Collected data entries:

**********

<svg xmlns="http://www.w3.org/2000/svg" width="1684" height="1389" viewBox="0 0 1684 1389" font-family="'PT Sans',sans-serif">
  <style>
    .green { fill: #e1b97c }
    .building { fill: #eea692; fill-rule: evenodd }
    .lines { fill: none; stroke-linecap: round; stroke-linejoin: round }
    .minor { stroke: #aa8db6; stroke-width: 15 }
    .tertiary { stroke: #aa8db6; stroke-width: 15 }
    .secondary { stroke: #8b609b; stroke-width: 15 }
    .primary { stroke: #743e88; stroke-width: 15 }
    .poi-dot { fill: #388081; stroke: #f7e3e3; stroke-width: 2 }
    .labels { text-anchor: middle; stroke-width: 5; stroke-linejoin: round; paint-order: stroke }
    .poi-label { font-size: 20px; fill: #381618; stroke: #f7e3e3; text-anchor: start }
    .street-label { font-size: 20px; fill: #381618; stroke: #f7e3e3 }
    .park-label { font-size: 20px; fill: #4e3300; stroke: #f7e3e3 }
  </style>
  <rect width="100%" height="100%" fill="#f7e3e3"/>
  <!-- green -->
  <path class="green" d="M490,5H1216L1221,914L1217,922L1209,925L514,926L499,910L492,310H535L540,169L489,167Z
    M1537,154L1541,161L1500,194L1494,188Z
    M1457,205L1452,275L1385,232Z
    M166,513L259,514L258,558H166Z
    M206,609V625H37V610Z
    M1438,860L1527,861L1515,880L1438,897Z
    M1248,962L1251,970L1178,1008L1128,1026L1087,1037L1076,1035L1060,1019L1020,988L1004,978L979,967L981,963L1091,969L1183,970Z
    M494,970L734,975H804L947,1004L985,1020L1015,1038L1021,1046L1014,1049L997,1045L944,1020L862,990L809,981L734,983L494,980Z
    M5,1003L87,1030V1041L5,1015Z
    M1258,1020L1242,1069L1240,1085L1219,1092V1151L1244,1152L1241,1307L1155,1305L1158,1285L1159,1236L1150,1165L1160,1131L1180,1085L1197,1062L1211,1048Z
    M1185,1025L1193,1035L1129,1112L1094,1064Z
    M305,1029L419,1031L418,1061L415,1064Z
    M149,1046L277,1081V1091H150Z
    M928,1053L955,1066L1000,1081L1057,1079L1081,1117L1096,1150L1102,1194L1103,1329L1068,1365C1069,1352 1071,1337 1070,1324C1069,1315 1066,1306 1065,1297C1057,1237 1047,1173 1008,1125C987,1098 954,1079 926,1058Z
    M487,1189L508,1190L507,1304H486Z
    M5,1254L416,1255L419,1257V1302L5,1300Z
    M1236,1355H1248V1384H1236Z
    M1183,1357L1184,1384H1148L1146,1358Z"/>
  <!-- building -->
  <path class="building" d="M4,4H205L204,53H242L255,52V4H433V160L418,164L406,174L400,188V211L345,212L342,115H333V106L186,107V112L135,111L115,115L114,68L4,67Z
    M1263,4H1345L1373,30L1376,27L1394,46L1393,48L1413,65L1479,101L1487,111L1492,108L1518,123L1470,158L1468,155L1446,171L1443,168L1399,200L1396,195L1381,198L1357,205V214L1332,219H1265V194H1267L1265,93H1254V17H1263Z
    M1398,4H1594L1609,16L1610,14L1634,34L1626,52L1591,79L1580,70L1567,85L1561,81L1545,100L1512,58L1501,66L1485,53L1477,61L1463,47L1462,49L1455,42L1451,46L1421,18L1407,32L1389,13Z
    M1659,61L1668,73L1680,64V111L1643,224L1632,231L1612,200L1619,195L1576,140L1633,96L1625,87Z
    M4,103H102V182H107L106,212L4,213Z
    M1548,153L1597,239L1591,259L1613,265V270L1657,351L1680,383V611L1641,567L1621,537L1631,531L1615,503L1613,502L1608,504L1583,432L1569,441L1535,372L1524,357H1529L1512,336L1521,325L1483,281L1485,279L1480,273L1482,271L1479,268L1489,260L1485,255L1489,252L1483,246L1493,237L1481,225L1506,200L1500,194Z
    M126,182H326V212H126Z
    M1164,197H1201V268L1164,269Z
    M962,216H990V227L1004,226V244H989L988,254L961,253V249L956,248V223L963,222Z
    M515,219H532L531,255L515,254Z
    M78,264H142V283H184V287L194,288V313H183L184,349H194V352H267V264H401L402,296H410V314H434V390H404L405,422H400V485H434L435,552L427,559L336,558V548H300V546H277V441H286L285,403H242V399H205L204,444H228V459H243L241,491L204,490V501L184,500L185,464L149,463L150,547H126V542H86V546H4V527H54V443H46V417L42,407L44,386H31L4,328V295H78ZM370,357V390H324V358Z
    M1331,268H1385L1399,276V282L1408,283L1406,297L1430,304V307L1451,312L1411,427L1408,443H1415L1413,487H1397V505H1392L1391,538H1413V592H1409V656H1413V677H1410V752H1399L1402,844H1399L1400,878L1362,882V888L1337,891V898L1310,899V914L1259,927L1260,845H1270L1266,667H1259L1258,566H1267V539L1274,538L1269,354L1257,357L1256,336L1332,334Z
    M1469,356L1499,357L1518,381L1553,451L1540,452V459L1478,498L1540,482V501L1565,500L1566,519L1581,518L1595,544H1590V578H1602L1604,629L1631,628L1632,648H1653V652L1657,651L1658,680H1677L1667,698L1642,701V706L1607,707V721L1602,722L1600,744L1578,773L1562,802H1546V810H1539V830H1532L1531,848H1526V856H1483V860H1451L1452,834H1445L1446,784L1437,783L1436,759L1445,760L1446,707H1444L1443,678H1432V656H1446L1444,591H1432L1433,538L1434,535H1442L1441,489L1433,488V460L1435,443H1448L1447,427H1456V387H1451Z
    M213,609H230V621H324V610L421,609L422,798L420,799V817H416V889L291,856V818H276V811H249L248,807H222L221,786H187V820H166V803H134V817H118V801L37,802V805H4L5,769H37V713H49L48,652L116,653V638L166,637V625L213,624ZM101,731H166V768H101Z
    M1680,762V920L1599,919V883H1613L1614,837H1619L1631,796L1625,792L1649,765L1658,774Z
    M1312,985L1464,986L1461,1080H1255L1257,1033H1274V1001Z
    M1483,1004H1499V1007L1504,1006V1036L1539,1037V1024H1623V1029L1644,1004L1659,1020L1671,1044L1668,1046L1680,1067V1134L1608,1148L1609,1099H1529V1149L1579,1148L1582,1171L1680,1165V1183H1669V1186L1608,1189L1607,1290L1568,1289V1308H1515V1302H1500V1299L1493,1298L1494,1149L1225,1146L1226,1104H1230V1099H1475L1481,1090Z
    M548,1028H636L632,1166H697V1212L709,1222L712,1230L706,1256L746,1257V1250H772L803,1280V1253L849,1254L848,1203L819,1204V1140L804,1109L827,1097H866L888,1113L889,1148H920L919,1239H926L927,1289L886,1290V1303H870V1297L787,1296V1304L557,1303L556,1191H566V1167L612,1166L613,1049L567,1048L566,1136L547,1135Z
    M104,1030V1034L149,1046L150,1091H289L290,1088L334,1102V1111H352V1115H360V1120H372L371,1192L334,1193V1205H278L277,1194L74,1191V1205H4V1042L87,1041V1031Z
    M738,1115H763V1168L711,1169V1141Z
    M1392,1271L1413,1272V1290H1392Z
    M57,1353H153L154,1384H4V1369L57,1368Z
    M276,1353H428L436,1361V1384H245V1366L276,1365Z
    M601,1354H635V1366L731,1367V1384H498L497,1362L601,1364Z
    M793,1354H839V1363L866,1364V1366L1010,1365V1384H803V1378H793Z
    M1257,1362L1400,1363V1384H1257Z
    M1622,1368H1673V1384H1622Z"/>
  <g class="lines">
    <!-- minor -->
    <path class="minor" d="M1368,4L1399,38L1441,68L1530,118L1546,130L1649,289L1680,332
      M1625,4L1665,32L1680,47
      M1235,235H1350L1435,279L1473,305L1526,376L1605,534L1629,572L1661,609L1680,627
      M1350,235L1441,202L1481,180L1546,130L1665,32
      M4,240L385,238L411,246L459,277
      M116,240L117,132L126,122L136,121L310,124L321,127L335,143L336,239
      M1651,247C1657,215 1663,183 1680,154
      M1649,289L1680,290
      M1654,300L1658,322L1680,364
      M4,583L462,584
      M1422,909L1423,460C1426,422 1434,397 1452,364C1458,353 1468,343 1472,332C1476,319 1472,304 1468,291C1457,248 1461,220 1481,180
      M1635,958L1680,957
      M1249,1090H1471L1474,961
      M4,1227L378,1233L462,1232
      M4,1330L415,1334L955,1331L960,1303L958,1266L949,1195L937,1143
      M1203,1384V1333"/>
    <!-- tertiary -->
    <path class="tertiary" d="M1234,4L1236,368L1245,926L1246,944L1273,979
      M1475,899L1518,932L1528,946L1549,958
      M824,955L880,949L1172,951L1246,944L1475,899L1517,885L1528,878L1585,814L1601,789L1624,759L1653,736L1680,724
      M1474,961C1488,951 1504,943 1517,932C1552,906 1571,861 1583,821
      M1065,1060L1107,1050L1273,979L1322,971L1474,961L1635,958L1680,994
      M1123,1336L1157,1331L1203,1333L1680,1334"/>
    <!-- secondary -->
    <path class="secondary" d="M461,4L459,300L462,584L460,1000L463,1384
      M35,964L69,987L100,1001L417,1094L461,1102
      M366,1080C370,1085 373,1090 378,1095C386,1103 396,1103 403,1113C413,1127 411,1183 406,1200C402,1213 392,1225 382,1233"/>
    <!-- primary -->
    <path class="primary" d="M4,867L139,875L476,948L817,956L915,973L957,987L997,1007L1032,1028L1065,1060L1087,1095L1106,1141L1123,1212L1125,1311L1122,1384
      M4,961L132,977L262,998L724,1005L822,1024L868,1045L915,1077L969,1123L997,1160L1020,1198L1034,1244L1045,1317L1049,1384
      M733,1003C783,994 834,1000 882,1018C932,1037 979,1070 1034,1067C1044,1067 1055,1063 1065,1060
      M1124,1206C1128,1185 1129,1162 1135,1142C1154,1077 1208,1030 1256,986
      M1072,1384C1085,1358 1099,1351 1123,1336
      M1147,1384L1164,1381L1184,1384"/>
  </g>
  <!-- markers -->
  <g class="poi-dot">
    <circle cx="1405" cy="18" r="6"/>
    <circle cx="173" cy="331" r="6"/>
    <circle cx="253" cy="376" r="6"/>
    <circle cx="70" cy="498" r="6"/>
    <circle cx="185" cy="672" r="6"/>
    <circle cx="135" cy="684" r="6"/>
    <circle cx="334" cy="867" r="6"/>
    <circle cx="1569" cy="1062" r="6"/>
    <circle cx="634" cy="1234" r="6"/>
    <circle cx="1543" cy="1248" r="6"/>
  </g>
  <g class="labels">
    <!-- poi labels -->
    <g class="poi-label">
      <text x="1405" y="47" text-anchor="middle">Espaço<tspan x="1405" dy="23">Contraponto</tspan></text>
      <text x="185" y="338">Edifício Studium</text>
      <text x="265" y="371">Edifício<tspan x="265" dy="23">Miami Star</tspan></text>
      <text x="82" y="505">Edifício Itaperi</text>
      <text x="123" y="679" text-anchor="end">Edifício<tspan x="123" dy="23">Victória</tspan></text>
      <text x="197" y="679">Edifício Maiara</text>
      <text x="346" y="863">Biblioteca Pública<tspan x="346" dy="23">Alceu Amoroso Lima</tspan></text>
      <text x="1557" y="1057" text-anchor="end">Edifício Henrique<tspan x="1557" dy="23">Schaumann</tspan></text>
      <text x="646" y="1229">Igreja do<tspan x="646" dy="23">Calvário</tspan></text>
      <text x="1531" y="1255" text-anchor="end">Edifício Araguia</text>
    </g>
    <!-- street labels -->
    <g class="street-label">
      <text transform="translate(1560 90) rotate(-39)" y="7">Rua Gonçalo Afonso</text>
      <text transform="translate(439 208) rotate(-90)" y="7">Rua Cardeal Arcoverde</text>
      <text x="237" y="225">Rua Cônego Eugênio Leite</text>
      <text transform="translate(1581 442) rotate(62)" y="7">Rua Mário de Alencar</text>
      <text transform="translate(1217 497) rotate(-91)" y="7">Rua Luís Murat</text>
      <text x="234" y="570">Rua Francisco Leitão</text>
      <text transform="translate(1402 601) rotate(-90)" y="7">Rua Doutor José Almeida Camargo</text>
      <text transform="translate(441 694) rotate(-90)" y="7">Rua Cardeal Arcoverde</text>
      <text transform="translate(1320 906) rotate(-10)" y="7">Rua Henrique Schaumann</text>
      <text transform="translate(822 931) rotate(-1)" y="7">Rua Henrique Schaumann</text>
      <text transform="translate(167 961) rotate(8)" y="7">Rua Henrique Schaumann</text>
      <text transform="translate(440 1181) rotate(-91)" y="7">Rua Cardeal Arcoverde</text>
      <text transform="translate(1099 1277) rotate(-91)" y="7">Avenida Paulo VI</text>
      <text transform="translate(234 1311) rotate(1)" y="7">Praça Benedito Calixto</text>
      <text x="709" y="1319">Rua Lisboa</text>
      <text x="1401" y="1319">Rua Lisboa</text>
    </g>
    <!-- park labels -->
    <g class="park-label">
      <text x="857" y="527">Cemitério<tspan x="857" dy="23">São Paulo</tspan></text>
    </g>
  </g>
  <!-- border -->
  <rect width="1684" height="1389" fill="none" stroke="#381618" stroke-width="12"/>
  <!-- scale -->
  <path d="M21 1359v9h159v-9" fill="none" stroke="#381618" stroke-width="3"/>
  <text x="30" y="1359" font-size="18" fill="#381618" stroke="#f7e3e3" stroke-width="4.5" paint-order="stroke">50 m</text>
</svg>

**********

Prompt: Search the entries above for the word "lines" and copy each line where it appears.

Response below:
    .lines { fill: none; stroke-linecap: round; stroke-linejoin: round }
  <g class="lines">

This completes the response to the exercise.